> [Aim of the exercise]: Exactly as they appear, retype the lines from the one containing "安卓APP-任意修改水印相机 v" through the final line of the data below. Leave pictures out.

> [Collected data]:
:::

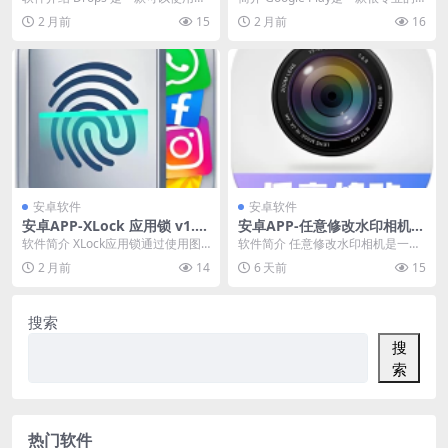
软件进行各种语言学习的软件，平
谷歌应用商店应用，Google Pla...
2 月前
15
2 月前
16
台通过多种方...
安卓软件
安卓软件
安卓APP-XLock 应用锁 v1.9.
安卓APP-任意修改水印相机 v
1 高级版
1.26.0401 会员版 支持实时更
软件简介 XLock应用锁通过使用图
软件简介 任意修改水印相机是一款
新水印信息
案锁、指纹锁和密码锁来保护你的
功能强大的手机拍照应用，专为需
2 月前
14
6 天前
15
隐私。一键锁定...
要记录工作进度、考...
搜索
搜
索
热门软件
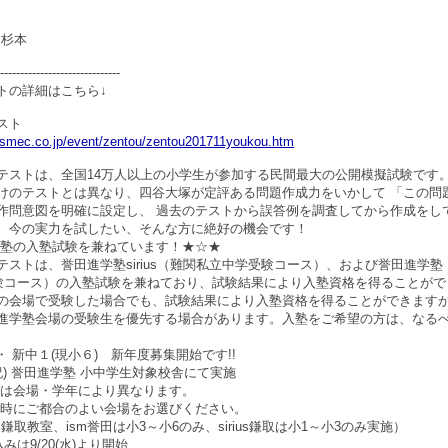
 杉本
------------------------------
トの詳細はこちら↓
スト
jasmec.co.jp/event/zentou/zentou201711youkou.htm
ストは、全国14万人以上の小学生が参加する民間最大の公開模擬試験です。
けのテストとは異なり、四谷大塚が定評ある問題作成力をいかして 「この問
作問意図を明確に設定し、 過去のテストから誤答例を調査してから作成をし
、今の実力を試したい、そんな方に絶好の機会です！
塾の入塾試験を兼ねています！★☆★
ストは、誉田進学塾sirius（難関私立中学受験コース）、および誉田進学塾 
受験コース）の入塾試験を兼ねており、試験結果により入塾資格を得ることがで
の会場で受験した場合でも、試験結果により入塾資格を得ることができますが
進学塾会場の受験生を優先する場合があります。入塾をご希望の方は、なる
・ 新中１(現小６) 新年度募集開始です!!
・祝) 誉田進学塾 小中学生対象校舎にて実施
場・学年により異なります。
ご都合のよい会場をお選びください。
鎌取教室、ism誉田は小3～小6のみ、sirius鎌取は小1～小3のみ実施）
みは9/20(水)より開始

:::

> [Written solution]:
安卓APP-任意修改水印相机 v
1 高级版
1.26.0401 会员版 支持实时更
软件简介 XLock应用锁通过使用图
软件简介 任意修改水印相机是一款
新水印信息
案锁、指纹锁和密码锁来保护你的
功能强大的手机拍照应用，专为需
2 月前
14
6 天前
15
隐私。一键锁定...
要记录工作进度、考...
搜索
搜
索
热门软件
 杉本
------------------------------
トの詳細はこちら↓
スト
jasmec.co.jp/event/zentou/zentou201711youkou.htm
ストは、全国14万人以上の小学生が参加する民間最大の公開模擬試験です。
けのテストとは異なり、四谷大塚が定評ある問題作成力をいかして 「この問
作問意図を明確に設定し、 過去のテストから誤答例を調査してから作成をし
、今の実力を試したい、そんな方に絶好の機会です！
塾の入塾試験を兼ねています！★☆★
ストは、誉田進学塾sirius（難関私立中学受験コース）、および誉田進学塾 
受験コース）の入塾試験を兼ねており、試験結果により入塾資格を得ることがで
の会場で受験した場合でも、試験結果により入塾資格を得ることができますが
進学塾会場の受験生を優先する場合があります。入塾をご希望の方は、なる
・ 新中１(現小６) 新年度募集開始です!!
・祝) 誉田進学塾 小中学生対象校舎にて実施
場・学年により異なります。
ご都合のよい会場をお選びください。
鎌取教室、ism誉田は小3～小6のみ、sirius鎌取は小1～小3のみ実施）
みは9/20(水)より開始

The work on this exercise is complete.